The Auditor General said the department had already included
these activities in its approved supplementary budget, raising questions about
the urgency of the expenditure.
“No explanation was provided to justify the funding of the
expenditure from the fund, yet the department had included the activities in
the approved supplementary budget,” the report noted, casting doubt on the
propriety of the spending.
The Contingencies Fund was established under Article 208 of the
Constitution and is designed to address emergency needs where no other
budgetary provision exists.
It is managed by the National Treasury, with permanent capital
capped at Sh10 billion, although the amount fluctuates based on the prevailing
fiscal space.

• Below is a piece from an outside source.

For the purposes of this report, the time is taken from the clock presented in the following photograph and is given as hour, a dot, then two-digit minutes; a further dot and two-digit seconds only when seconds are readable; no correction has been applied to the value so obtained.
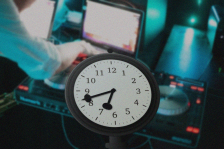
6.42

Sh5 billion is the projected spend for the next financial year.
It emerged that during the 2023-24 financial year, a total of Sh6.53
billion was advanced from the fund, more than double the Sh3.11 billion
disbursed the previous year.
The funds were primarily allocated for drought and flood
mitigation, including El Niño response measures.

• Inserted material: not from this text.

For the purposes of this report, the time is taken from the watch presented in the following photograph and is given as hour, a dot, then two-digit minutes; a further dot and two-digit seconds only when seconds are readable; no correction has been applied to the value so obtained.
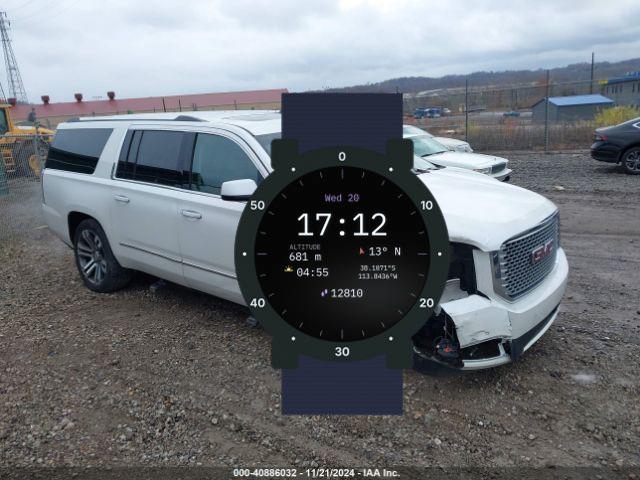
17.12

The audit findings come at a time when the National Treasury is
grappling with revenue shortfalls and increasing pending bills, which stood at
Sh526 billion in June 2025.
Despite these challenges, the Treasury reported a 79.76 per cent
budget absorption rate for the year, an improvement from the previous year.
However, the Auditor General’s report suggests that improvements
in spending efficiency have not been matched by corresponding gains in
accountability.
In its management report, the National Treasury acknowledged
challenges such as resource constraints, technical staff shortages and the need
for better monitoring and evaluation systems.
It also highlighted efforts to enhance revenue mobilisation and
strengthen tax administration.
The Treasury, however, did not specifically address the audit
queries related to the Contingencies Fund in the published statements.
The audit opinion underscores weaknesses in the system used to
manage emergency funds.
It also raises questions about adherence to legal and procedural
safeguards designed to prevent misuse of public resources.